Despite its limitations, the Peds HAV model scores over the existing prognostic scoring systems to a great extent.

  • King’s College Hospital (KCH) criteria: KCH has been widely used for listing for LT in PALF for decades now. It was first outlined in 1989 primarily for predicting outcomes in acetaminophen-induced ALF in adults. It has been long used for predicting mortality in adults; however, its applicability in PALF cannot be justified owing to differences in definition, etiology, natural history of PALF and inclusion of only 29 children in the derivation cohort with exclusion of infants. Lower sensitivity (61% vs. 91%) and comparable specificity (70% vs. 90%) to adults have been reported for KCH when applied to PALF with further drop in sensitivity to 30% when it is applied to cohort of PALF caused predominantly by drugs, toxins, infections (excluding HAV and HEV) and metabolic etiology [11, 12]. Another major limitation is that the criteria of non-HAV etiology and age < 10 years will not be fulfilled by adolescents with HAV-related PALF.

  • Pediatric Endstage Liver Disease (PELD) score/Model for Endstage Liver Disease (MELD) score: The components of PELD score include age, growth failure, serum bilirubin, INR and albumin and were derived from a multi-centric north American cohort of patients for optimal prioritization and organ allocation in children < 12 years with end stage liver disease listed for LT. The MELD score encompasses bilirubin, creatinine and INR for use in children > 12 years. In a cohort of PALF from Argentina, PELD score > 33 was reported to have a sensitivity and specificity of 86% and 81%, respectively, with AUC of 0.88 for predicting death in the absence of LT; however, small sample size of 40, missing data, predominant HAV, autoimmune and indeterminate etiologies and combined analysis of death and LT as similar outcome limit its generalization [13]. A recent South African cohort of PALF with a majority of children being < 5 years in age and viral hepatitis as predominant etiology, a PELD score of > 29 predicted poor outcomes with a sensitivity and specificity of 85% and 83%, respectively, however, has limitations of retrospective design, single center and small sample size of 45 with absence of metabolic liver disease as etiology [14]. Verma et al. have reported good sensitivity and specificity of PELD. However, the components, growth failure, and albumin of PELD may not have significance in the setting of acute liver failure and hence further raise the validity of PELD in PALF.

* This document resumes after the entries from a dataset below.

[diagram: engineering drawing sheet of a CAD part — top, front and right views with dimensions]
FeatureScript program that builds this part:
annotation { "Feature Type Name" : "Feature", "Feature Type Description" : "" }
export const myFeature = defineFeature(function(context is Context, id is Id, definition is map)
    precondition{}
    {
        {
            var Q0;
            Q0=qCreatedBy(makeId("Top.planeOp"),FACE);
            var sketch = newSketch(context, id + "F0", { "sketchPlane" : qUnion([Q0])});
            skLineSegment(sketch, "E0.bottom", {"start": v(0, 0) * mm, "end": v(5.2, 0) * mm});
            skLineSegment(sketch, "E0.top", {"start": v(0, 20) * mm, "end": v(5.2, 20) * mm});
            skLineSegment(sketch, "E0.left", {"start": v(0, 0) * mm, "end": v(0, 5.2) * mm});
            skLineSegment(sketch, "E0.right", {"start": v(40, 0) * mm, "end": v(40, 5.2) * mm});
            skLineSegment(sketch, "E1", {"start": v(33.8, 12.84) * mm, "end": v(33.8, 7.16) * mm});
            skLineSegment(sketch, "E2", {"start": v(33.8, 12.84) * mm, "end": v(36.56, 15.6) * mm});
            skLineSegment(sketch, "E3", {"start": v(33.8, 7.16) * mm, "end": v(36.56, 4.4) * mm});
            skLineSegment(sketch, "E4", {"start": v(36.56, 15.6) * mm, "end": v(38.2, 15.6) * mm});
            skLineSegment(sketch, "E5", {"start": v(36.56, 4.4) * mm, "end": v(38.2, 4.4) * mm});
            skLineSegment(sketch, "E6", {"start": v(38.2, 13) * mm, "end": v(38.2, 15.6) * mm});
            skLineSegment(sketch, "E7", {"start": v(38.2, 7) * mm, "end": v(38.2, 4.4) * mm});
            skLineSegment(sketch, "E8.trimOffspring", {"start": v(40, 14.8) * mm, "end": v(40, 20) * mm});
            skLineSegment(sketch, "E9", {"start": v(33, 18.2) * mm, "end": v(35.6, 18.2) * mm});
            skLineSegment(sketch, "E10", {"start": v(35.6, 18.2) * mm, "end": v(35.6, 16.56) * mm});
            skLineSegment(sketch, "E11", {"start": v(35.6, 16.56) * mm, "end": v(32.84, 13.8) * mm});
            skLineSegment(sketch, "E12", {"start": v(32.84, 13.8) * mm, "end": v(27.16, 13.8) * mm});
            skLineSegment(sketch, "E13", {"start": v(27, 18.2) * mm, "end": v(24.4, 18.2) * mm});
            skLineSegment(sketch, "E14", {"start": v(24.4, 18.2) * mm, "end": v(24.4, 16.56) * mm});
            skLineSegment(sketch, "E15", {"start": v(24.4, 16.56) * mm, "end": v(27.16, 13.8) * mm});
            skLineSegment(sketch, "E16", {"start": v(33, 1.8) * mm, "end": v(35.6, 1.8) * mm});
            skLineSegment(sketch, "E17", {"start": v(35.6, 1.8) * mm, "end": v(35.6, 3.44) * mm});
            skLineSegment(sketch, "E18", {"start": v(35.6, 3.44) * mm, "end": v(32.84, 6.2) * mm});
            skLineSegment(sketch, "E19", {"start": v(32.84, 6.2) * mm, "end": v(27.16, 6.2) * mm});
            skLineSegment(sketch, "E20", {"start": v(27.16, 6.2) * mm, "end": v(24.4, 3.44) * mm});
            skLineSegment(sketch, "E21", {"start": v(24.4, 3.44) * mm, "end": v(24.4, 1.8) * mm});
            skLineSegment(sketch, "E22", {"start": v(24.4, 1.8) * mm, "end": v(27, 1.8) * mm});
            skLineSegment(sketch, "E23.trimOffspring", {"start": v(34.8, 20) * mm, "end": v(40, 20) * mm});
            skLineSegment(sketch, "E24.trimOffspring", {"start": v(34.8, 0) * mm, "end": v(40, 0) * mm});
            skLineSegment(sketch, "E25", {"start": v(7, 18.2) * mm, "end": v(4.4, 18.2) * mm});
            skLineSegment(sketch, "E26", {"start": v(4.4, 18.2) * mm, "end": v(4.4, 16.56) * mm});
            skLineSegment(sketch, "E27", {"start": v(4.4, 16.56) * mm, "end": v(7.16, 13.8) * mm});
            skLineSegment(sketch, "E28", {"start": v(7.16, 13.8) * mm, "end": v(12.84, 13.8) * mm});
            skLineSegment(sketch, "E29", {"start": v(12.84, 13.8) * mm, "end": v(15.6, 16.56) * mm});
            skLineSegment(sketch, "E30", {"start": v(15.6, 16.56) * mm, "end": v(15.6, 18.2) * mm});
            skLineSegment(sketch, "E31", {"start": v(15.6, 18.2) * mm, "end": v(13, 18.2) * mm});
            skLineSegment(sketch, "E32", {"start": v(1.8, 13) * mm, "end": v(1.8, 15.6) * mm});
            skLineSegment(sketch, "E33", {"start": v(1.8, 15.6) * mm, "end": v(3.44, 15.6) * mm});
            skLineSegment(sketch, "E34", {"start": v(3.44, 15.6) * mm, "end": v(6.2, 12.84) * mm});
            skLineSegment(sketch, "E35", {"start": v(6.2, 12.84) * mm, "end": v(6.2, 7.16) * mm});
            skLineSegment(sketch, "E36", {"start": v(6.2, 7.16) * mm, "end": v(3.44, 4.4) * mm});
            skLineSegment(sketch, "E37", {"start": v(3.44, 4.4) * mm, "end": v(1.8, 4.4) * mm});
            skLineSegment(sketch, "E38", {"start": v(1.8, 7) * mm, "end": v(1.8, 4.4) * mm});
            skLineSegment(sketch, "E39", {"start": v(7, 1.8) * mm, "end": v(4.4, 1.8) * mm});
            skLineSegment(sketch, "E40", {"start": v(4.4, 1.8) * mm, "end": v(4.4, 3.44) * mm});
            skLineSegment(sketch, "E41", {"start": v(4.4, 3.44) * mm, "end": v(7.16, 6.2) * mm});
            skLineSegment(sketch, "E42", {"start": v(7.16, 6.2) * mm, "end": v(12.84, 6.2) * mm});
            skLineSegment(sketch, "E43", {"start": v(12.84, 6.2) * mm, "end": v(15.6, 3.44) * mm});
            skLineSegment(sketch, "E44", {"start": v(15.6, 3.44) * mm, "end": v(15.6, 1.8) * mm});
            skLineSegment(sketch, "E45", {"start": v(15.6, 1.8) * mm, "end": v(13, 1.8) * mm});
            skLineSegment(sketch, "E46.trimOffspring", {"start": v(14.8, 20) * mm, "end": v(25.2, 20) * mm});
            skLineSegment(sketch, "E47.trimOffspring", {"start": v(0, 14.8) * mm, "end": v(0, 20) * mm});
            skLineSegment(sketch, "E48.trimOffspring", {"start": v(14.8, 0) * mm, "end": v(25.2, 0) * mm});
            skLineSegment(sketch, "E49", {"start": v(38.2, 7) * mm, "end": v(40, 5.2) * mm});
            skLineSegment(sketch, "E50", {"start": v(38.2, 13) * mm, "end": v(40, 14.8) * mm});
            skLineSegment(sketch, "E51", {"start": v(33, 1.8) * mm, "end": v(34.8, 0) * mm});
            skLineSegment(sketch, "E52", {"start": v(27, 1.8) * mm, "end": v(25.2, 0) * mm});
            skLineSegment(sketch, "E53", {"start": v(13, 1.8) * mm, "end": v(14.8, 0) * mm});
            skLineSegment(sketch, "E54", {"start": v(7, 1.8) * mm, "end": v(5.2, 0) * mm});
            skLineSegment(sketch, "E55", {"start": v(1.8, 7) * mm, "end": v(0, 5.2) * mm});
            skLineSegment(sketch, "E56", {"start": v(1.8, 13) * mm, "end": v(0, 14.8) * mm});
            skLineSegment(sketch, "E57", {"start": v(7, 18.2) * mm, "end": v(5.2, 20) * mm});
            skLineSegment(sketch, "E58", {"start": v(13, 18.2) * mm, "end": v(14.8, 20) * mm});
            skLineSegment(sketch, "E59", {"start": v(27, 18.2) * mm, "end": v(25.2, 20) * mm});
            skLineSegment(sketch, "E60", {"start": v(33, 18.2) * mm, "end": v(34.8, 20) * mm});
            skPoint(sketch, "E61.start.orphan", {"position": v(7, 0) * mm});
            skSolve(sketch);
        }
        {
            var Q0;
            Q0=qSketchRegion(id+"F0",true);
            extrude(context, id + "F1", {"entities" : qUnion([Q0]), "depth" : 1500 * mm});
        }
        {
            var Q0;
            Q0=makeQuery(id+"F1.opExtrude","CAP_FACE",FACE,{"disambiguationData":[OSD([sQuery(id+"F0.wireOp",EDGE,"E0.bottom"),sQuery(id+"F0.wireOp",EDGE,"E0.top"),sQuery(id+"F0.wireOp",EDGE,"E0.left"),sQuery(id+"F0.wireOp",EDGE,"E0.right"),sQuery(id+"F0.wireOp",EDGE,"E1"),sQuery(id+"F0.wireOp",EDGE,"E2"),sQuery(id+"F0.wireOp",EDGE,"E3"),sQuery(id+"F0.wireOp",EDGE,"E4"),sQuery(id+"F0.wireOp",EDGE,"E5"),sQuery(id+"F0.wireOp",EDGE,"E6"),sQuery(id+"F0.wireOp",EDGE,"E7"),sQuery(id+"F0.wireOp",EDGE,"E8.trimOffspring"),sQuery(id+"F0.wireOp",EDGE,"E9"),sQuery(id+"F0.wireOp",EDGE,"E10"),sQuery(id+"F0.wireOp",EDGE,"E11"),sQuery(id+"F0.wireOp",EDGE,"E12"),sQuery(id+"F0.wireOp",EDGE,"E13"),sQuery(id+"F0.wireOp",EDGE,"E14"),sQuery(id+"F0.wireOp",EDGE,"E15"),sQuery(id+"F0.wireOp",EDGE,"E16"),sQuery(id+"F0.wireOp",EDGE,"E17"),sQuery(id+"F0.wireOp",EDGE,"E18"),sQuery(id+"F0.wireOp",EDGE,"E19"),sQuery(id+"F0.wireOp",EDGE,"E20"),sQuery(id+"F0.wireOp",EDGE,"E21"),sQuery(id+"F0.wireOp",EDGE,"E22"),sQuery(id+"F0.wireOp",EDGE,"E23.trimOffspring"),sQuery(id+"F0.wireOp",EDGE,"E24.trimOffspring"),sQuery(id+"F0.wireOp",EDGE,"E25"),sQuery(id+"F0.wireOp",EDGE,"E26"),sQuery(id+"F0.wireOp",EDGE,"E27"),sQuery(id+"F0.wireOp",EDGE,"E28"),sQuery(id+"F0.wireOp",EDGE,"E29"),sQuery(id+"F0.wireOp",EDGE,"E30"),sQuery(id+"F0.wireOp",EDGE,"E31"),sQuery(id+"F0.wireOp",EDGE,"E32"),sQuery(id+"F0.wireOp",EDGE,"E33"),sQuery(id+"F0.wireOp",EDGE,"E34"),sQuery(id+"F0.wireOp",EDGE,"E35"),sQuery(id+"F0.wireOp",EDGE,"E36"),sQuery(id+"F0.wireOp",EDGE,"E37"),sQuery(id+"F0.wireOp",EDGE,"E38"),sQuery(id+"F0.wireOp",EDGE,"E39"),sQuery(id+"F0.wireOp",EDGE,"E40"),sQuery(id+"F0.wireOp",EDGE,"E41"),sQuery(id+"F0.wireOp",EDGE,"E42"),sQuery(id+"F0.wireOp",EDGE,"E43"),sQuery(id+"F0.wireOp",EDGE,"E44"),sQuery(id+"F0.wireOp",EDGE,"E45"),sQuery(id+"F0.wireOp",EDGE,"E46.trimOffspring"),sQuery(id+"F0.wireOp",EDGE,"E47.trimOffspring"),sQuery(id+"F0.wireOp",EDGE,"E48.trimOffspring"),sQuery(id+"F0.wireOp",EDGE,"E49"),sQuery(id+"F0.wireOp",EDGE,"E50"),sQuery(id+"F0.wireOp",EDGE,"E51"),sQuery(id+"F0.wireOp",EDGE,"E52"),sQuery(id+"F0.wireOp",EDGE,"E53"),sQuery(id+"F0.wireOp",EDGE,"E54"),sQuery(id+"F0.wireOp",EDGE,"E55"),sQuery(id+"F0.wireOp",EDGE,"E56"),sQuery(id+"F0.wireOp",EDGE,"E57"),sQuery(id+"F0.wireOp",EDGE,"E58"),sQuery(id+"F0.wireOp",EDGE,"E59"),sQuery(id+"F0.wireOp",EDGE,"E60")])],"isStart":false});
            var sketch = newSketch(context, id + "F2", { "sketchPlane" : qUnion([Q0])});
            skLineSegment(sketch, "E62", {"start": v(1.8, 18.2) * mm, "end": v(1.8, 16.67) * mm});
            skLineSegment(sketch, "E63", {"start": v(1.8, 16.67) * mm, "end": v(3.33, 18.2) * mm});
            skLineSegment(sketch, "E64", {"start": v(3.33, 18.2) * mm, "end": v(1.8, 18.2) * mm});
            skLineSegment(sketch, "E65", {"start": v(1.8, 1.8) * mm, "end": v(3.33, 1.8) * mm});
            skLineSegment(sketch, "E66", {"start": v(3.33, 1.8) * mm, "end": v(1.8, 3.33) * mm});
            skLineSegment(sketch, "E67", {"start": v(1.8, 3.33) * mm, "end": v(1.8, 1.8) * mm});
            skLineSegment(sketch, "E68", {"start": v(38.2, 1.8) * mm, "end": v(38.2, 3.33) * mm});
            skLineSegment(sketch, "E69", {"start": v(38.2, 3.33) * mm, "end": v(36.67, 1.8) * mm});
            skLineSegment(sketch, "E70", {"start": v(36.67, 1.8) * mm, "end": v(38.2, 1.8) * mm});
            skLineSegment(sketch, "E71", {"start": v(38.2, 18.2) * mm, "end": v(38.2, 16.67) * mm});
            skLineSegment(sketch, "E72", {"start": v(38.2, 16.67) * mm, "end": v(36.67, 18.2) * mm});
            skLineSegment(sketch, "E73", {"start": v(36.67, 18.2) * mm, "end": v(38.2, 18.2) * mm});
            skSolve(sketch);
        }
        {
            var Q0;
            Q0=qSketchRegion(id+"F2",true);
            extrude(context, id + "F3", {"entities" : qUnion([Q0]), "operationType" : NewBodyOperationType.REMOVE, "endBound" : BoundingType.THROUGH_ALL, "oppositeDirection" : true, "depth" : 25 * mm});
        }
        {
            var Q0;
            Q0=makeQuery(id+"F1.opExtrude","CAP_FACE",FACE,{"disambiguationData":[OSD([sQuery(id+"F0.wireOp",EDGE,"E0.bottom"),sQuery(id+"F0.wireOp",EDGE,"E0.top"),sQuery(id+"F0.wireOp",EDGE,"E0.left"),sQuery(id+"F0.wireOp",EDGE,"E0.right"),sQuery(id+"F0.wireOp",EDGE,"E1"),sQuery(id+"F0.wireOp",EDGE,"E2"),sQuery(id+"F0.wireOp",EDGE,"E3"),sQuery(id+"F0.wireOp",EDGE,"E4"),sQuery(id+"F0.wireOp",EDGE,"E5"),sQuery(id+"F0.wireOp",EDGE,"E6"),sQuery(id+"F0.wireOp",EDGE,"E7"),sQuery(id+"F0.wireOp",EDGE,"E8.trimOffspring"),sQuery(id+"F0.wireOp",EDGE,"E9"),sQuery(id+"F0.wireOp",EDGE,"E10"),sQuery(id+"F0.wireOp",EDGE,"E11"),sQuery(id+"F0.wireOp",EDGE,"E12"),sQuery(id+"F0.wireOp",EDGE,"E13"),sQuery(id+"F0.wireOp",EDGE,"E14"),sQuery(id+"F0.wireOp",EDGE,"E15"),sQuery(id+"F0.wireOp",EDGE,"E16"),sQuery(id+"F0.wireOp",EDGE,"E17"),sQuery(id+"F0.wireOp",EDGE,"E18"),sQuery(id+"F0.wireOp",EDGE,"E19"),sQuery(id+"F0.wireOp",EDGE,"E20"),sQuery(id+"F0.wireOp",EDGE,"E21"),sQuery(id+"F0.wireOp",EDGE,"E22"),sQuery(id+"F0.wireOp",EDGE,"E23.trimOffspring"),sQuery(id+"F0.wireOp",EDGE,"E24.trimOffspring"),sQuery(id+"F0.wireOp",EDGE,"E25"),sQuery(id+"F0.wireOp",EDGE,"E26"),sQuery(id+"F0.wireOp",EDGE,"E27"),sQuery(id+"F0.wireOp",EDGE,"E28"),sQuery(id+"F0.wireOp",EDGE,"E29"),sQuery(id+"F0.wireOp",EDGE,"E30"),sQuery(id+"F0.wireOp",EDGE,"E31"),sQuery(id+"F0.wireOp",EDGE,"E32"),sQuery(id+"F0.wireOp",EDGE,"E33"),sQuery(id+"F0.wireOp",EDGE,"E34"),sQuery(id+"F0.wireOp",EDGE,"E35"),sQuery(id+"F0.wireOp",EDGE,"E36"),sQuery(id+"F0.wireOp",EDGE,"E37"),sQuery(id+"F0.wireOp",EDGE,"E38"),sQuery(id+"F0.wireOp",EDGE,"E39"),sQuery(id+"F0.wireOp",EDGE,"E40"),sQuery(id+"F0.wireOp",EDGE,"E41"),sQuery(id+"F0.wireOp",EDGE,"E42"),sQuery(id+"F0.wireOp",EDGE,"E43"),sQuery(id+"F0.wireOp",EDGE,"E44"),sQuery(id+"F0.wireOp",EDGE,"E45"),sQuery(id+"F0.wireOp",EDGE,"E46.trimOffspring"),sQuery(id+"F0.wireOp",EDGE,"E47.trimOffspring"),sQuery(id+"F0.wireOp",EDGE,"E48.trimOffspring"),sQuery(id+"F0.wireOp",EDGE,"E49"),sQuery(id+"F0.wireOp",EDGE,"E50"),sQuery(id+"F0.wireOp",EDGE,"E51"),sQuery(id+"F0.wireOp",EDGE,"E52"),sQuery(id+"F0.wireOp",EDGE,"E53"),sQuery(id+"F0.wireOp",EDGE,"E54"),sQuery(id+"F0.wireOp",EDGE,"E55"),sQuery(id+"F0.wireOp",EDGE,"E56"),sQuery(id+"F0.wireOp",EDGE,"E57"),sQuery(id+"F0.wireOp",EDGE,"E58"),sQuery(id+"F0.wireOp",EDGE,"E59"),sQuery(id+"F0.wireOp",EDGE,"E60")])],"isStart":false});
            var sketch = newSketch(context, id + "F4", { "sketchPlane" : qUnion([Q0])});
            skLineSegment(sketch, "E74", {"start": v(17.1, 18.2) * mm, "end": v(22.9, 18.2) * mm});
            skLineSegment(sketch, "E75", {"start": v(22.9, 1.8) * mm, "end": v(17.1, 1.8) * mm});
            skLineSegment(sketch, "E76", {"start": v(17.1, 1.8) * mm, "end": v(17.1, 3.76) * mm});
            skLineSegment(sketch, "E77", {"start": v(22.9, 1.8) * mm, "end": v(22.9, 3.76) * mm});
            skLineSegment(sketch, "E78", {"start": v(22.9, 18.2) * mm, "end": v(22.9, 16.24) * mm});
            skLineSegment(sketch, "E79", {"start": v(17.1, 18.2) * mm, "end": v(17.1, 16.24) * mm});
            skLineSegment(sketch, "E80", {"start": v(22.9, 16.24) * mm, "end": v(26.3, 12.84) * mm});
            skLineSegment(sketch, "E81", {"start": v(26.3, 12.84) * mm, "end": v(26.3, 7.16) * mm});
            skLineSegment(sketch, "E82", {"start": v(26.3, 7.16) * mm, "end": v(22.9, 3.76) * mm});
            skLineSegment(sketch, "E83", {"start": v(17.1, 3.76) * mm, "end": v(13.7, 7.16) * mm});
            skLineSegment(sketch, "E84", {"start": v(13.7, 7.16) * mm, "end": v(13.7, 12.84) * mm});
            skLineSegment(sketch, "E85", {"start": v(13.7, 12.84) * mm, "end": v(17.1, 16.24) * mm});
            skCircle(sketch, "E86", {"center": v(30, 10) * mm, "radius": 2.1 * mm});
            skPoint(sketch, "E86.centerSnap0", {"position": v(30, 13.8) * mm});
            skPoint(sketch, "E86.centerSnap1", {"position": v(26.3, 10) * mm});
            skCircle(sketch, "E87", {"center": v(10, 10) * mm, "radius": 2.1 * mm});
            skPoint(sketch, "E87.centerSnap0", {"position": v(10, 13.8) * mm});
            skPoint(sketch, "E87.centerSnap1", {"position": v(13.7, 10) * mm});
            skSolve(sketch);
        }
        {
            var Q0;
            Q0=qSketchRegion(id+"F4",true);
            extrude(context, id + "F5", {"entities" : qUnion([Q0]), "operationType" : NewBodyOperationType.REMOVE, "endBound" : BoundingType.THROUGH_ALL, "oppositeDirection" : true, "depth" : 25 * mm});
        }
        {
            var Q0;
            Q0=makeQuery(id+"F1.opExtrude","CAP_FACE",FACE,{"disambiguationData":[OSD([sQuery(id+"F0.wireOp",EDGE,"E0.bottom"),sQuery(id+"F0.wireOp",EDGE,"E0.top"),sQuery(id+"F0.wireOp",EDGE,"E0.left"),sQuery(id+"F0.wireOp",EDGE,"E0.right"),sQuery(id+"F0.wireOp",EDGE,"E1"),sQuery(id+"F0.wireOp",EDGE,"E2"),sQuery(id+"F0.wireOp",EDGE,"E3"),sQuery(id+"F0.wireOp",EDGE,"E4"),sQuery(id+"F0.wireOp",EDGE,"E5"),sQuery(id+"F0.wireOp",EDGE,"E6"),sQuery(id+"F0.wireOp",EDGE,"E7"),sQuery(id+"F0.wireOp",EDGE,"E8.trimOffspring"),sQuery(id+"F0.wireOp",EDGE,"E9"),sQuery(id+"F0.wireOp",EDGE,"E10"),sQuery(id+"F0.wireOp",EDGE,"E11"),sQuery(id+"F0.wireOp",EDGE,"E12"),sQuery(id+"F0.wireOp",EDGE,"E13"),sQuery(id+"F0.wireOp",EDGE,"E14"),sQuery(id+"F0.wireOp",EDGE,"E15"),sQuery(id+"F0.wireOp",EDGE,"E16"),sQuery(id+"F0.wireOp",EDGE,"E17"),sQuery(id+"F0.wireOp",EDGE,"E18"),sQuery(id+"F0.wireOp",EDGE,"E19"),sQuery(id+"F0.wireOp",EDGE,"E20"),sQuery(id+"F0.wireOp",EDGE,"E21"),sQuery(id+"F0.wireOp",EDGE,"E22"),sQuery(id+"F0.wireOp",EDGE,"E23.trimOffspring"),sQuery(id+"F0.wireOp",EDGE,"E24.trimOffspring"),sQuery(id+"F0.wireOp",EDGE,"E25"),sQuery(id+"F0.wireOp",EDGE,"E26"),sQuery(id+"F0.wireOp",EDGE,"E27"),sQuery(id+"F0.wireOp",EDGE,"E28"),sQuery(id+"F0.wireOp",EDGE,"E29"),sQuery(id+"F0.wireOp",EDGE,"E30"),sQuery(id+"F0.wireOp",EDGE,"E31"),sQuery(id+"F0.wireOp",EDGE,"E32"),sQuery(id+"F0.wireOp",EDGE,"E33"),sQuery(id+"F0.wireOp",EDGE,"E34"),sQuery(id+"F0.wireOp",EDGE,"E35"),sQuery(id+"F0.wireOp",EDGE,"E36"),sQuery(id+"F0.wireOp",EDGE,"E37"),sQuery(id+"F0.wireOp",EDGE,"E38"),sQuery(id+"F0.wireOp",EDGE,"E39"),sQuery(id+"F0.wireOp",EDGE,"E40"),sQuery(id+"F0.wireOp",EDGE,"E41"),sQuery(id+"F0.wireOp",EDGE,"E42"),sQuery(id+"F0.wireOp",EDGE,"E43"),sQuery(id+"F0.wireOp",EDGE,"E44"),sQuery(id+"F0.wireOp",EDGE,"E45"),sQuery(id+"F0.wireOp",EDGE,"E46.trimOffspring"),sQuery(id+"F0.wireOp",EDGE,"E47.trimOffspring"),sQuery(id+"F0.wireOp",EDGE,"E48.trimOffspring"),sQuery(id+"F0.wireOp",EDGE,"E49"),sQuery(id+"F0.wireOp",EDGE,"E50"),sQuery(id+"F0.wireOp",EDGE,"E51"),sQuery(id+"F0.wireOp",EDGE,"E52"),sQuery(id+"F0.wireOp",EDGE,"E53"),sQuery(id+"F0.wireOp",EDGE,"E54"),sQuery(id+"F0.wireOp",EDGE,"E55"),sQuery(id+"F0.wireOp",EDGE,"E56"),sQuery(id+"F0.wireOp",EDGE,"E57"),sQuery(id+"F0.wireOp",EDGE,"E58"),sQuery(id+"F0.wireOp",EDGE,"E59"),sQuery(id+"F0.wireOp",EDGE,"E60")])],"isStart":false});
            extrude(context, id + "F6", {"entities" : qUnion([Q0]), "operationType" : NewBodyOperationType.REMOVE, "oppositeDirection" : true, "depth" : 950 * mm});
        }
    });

Other scores which Verma et al. have not studied and have been described include.

  • Liver Injury Unit (LIU) score: It was derived from a cohort of 81 children with a majority having non-viral etiology and includes peak bilirubin, INR and ammonia levels. Low risk of death was predicted with LIU ≤ 295 with AUC of 0.95 in the derivation cohort. When LIU score was validated in a cohort of 700 patients of the PALF study group, the AUC for predicting death, transplant-free survival and LT was 0.76, 0.81 and 0.84, respectively [15, 16]. However, non-inclusion of age and etiology, using peak instead of admission values of the individual components, failure of admission LIU score to predict death/LT and unreliability in infancy were major limitations of its applicability.

  • Children’s Hospital of Los Angeles – liver failure score: Derived from a cohort of 147 PALF patients and validated in the PALF study group cohort of 492 patients, it comprises albumin, ammonia and total bilirubin. A score > 30 predicts need for LT with high accuracy (AUC 0.83) [17]. Limitations being it does not involve age and is not etiology specific.

In conclusion, the Peds HAV is an excellent bed-side tool for timely identification of HAV PALF cases that would require LT thereby allowing early referral in Indian setting where there are inherent challenges with pediatric LT. There is a need for more etiology and age-specific, dynamic, objective and validated prognostic scoring systems for risk stratification in PALF. We propose that the ALFED score, which appears to be superior to KCH and MELD in adult ALF can be validated in PALF and its diagnostic accuracy can be compared to the Peds HAV score.